By Meg Thompson
I recently came into a lot of lemons. Our neighbors and a work colleague offloaded their goodness onto me, and I am so grateful!
There was no way my normal lemon usage (which is quite high) would get through these babies while still at their peak, so preserving was decided. If you have never made preserved lemons before, put it on your ‘must do’ list right now!! Not only is it fun, but you will be left with one of THE best condiments that adds much more than flavour to your food.
Preserving and fermenting food in this way encourages the proliferation of good bacteria, which then go crazy producing vitamins, enzymes, breaking down phytic acid and proteins, and helping us to digest properly. Eating this good bacteria also helps to maintain a healthy gut and digestive system.
And the best thing is you can sneak them into almost anything! Slice them finely and add to sauteed vegetables and stir frys, braises and sauces. Mix through dips or tepenades, rice and couscous dishes, salad dressings, sorbets, curries, and of course anything Moroccan. Hummus on a cracker? Nice. Add a fine slice of preserved lemon – TASTE EXPLOSION! You get the idea.
Check out this recipe for Israeli Couscous with Roasted Butternut Squash and Preserved Lemon. Note that as there is quite a bit of salt used in the making, anything you add them to will take this on also, so tone down any other salt in the dish.

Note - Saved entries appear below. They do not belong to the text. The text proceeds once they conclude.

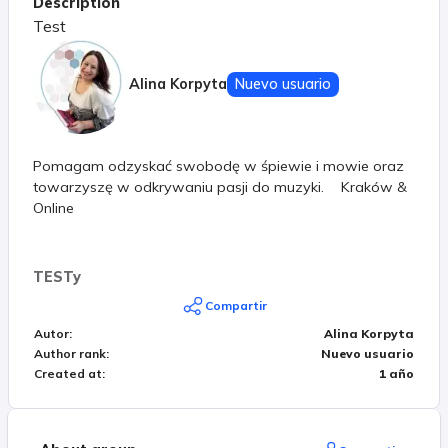
Description
Test
Alina Korpyta
Nuevo usuario
Pomagam odzyskać swobodę w śpiewie i mowie oraz
towarzyszę w odkrywaniu pasji do muzyki. Kraków &
Online
TESTy
Compartir
Autor
:
Alina Korpyta
Author rank
:
Nuevo usuario
Created at
:
1 año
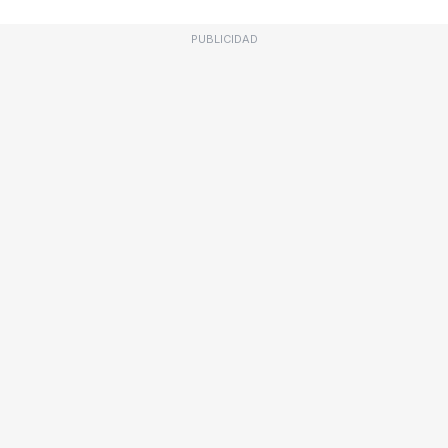
PUBLICIDAD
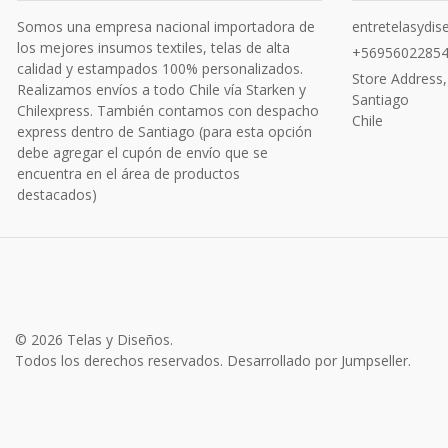
Somos una empresa nacional importadora de
entretelasydi
los mejores insumos textiles, telas de alta
+5695602285
calidad y estampados 100% personalizados.
Store Address,
Realizamos envíos a todo Chile vía Starken y
Santiago
Chilexpress. También contamos con despacho
Chile
express dentro de Santiago (para esta opción
debe agregar el cupón de envío que se
encuentra en el área de productos
destacados)
© 2026 Telas y Diseños.
Todos los derechos reservados.
Desarrollado por Jumpseller
.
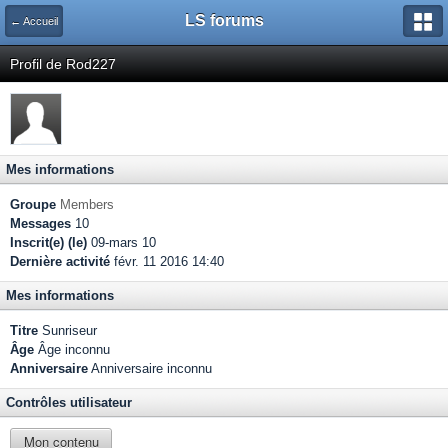
LS forums
← Accueil
Profil de Rod227
Mes informations
Groupe
Members
Messages
10
Inscrit(e) (le)
09-mars 10
Dernière activité
févr. 11 2016 14:40
Mes informations
Titre
Sunriseur
Âge
Âge inconnu
Anniversaire
Anniversaire inconnu
Contrôles utilisateur
Mon contenu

5 lemons – organic or home grown please as you are eating the skin
3 tablespoons-ish of good quality sea salt – not table salt
Extra lemons for extra juice
A cinnamon stick (optional)
A bay leaf (optional)
A sprinkle of coriander seeds (optional)
Wash the lemons, cut the end tips off, and slice into quarters. Sprinkle each quarter liberally with salt and add to a wide mouthed glass jar, squashing the lemons together as much as you can.
Continue sprinkling, adding salt, and squashing the lemons until you have filled the jar to about 3cm before the top. Squash in the bay leaf, cinnamon stick and coriander seeds in between layers if you are using them.

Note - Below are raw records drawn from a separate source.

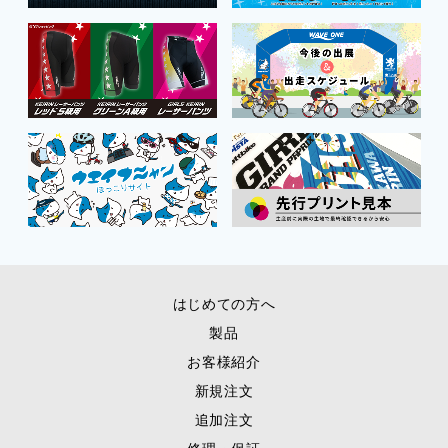
はじめての方へ
製品
お客様紹介
新規注文
追加注文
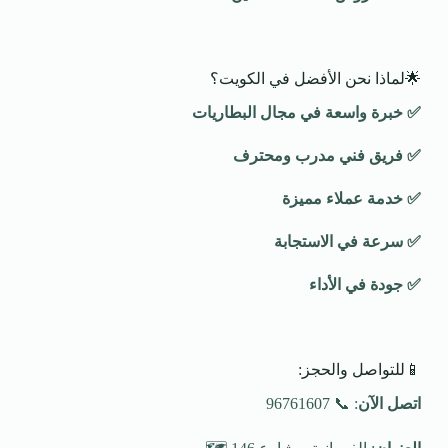
🌟لماذا نحن الأفضل في الكويت؟
✅
خبرة واسعة في مجال البطاريات
✅
فريق فني مدرب ومحترف
✅
خدمة عملاء مميزة
✅
سرعة في الاستجابة
✅
جودة في الأداء
📱للتواصل والحجز:
اتصل الآن
: 📞 96761607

I rarely measure the amount of salt, and just keep sprinkling liberally throughout the process – it’s not an exact science. Push the lemons down so that they are submerged in the salty juice. You may need to add extra lemon juice at this point.

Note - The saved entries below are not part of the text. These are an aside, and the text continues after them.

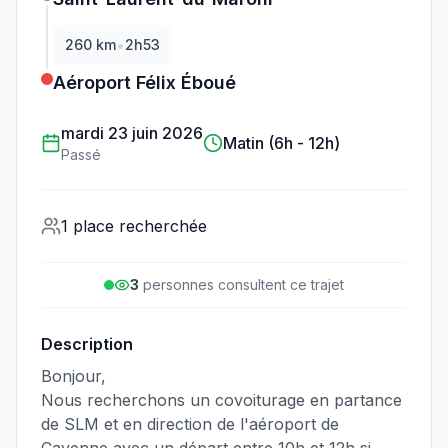
•
260
km
2h53
Aéroport Félix Éboué
mardi 23 juin 2026
Matin (6h - 12h)
Passé
1 place recherchée
3
personne
s
consulte
nt
ce trajet
Description
Bonjour,
Nous recherchons un covoiturage en partance
de SLM et en direction de l'aéroport de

Cover the jar tightly and let sit at room temperature for 2-3 weeks. It is wonderful to lovingly check on your lemons each day, seeing how much juice they are giving off, making sure they are covered and happy.
Sometimes you may find a little bloom of mold forming on the surface. Don’t worry about this, it will not harm you and is just a result of the contact with the air. Skim off what you can, the lemons will be under the anaerobic protection of the lemony ‘brine’.
Finally, transfer your lemons to the fridge, they will keep for up to 6 months here. To use, you can rinse off the excess salt if you like, and go forth and add to all your favorite dishes.